Required work: Continue the news report on Huawei's new AI chip past its last sentence.

Selected passage:
- - - - - - -
Huawei's new AI chip finds favour with ByteDance, Alibaba which plan to place orders
Despite a government campaign to encourage the use of domestic semiconductors, the Shenzhen-based firm struggled to persuade big tech firms in the private sector to adopt its current flagship chip, the Ascend 910C, in large quantities, industr...

The development marks a milestone for Huawei.
Despite a government campaign to encourage the use of domestic semiconductors, the Shenzhen-based firm struggled to persuade big tech firms in the private sector to adopt its current flagship chip, the Ascend 910C, in large quantities, industry sources have previously said.
This time around, tech firms intend to use the new 950PR more extensively, much happier now that the chip is more compatible with Nvidia's CUDA software system and has better response speeds, said the two people and a third person with knowledge of those plans.
- - - - - - -
Information:
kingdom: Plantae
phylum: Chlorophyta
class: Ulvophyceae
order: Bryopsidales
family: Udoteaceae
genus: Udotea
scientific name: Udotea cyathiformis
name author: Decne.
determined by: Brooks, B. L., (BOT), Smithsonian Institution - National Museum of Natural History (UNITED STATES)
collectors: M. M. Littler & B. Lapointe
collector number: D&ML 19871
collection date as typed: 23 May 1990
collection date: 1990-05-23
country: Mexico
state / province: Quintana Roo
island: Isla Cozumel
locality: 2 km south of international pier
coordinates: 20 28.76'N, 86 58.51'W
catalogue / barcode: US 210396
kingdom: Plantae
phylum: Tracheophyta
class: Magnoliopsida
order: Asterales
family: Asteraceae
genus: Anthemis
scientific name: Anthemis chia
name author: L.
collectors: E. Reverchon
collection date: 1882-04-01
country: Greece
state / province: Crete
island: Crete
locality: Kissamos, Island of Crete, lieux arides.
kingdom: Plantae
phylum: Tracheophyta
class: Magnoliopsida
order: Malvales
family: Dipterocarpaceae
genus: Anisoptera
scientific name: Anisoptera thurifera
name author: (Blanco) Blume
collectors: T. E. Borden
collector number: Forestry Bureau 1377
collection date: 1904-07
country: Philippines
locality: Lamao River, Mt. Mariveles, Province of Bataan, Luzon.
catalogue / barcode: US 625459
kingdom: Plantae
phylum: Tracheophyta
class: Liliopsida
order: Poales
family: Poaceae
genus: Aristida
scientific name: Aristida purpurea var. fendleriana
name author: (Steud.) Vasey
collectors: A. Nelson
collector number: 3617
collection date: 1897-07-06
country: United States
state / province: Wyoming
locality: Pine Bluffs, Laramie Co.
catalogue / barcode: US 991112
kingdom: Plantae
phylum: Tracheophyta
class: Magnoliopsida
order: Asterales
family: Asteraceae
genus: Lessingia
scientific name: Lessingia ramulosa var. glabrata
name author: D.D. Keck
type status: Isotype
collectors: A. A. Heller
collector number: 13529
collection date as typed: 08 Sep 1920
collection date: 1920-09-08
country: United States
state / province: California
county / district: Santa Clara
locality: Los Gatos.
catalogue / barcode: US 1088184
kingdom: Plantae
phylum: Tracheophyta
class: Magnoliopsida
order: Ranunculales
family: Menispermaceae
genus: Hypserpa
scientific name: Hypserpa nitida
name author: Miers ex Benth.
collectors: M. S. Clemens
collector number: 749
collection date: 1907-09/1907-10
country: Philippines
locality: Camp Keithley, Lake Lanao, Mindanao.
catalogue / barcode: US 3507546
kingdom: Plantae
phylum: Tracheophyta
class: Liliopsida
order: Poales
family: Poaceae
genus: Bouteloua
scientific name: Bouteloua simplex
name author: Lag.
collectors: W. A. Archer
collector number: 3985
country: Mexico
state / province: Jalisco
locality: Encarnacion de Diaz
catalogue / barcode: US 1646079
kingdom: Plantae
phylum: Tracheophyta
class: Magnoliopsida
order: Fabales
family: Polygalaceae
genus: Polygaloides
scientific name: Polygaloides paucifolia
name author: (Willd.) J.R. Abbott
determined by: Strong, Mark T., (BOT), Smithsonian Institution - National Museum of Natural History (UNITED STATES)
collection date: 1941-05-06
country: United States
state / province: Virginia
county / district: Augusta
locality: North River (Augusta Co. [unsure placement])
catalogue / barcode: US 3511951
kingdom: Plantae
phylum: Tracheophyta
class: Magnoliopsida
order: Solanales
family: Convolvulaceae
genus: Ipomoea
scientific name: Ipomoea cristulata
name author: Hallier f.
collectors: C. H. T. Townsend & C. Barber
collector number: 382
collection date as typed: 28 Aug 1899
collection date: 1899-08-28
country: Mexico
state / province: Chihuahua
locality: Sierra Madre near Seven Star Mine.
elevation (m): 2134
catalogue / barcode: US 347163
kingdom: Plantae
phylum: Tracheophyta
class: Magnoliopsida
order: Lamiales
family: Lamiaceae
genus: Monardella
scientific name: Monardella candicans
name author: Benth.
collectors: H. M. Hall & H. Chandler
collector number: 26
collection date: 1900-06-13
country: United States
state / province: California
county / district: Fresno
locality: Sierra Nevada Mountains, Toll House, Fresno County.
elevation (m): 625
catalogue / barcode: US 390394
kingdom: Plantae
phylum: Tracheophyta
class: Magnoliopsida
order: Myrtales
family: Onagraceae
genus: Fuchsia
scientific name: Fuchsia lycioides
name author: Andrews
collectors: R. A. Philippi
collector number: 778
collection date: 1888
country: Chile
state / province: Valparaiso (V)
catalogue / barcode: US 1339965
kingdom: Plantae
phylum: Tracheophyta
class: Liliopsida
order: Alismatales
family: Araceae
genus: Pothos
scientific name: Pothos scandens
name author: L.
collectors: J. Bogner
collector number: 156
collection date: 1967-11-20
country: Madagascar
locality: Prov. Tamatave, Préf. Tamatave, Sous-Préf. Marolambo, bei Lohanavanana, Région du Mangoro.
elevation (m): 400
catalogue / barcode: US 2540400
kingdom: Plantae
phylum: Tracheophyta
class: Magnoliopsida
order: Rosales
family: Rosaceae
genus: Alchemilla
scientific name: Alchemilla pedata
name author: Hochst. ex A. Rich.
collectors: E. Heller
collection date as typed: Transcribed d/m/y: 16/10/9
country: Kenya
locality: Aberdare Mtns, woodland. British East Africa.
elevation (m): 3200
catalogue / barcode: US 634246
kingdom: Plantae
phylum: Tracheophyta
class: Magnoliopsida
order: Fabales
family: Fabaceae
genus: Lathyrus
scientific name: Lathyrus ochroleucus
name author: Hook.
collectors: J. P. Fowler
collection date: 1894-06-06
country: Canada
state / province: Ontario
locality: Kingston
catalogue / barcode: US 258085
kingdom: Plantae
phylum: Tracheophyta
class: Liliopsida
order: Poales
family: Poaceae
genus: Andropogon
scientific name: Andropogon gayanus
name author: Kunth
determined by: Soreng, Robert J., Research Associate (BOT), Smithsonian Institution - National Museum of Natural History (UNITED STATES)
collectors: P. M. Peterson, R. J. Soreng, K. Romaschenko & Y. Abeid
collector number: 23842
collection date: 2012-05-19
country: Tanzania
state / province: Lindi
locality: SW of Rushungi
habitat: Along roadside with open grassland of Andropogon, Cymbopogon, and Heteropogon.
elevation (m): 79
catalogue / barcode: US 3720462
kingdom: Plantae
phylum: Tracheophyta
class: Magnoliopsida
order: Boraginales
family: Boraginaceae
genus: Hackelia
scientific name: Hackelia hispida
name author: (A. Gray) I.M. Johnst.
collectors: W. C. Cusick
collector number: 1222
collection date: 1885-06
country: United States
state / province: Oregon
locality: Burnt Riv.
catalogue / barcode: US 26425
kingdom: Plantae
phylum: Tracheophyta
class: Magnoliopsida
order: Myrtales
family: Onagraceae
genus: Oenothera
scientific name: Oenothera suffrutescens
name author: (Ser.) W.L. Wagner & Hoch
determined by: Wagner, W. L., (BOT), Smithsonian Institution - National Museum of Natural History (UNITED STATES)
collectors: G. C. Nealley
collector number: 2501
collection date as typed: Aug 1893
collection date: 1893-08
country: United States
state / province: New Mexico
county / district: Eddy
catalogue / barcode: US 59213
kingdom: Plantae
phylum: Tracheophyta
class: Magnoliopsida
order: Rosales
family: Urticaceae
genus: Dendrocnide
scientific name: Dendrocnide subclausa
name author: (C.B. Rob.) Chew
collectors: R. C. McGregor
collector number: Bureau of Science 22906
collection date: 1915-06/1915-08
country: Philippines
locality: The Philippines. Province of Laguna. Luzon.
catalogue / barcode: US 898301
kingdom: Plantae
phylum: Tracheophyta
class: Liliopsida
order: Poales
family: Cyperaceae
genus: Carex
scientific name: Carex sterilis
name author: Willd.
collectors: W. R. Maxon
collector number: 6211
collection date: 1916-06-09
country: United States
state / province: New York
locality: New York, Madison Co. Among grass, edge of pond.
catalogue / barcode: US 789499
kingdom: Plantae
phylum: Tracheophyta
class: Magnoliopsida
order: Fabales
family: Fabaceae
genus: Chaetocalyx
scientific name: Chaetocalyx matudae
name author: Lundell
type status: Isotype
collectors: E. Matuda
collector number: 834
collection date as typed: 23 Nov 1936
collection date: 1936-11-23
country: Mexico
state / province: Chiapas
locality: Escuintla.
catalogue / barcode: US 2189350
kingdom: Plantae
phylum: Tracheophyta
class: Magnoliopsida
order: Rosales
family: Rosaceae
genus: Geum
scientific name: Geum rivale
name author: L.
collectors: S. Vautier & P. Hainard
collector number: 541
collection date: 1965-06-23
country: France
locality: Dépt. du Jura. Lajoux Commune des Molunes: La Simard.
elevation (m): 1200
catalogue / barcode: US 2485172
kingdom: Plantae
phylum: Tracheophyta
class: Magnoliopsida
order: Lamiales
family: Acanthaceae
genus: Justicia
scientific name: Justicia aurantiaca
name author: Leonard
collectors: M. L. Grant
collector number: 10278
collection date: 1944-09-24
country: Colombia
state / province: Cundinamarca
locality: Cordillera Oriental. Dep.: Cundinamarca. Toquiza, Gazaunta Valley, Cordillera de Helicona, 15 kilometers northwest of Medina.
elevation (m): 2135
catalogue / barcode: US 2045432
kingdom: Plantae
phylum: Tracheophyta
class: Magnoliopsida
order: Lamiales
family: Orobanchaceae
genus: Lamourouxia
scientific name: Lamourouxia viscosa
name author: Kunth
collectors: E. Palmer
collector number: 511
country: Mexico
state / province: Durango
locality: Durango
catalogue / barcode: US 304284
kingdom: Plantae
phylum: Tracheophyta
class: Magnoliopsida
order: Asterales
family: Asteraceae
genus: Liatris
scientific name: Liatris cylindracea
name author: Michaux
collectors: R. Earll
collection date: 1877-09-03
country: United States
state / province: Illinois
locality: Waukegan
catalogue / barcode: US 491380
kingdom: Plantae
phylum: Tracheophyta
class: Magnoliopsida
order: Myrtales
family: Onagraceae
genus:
- - - - - - -
Task answer:
Huawei plans to ship around 750,000 950PRs this year, according to two of the people. They said samples were sent to customers in January, and that mass production should begin next month, setting the stage for fully fledged shipments to start in the second half of the year.
The sources were not authorised to speak to media and declined to be identified. Huawei, ByteDance, Alibaba did not reply to Reuters requests for comments.
Restrictions on Nvidia chips
A launch of the 950PR comes at a difficult time for Nvidia in China. Many of its artificial intelligence chips have been banned from sale in China by Washington on worries that the technology could boost the capabilities of the Chinese military.
The Trump administration last year greenlighted the sale of Nvidia's H200 chips - more powerful than currently restricted products - albeit with a number of conditions that could limit amounts sold.
The H200 has also recently received approval from Chinese authorities, but it remains unclear when they will be allowed into the country.
The 950PR, which uses traditional DDR memory, will be priced at around 50,000 yuan ($6,900) per card, while a premium version with faster HBM memory will sell for around 70,000 yuan, the sources said.
The sources said that compared to the 910C, the chip only offers a small improvement in raw computing power, but it is designed to excel in handling inference workloads - the process of running trained AI models to answer queries or execute tasks.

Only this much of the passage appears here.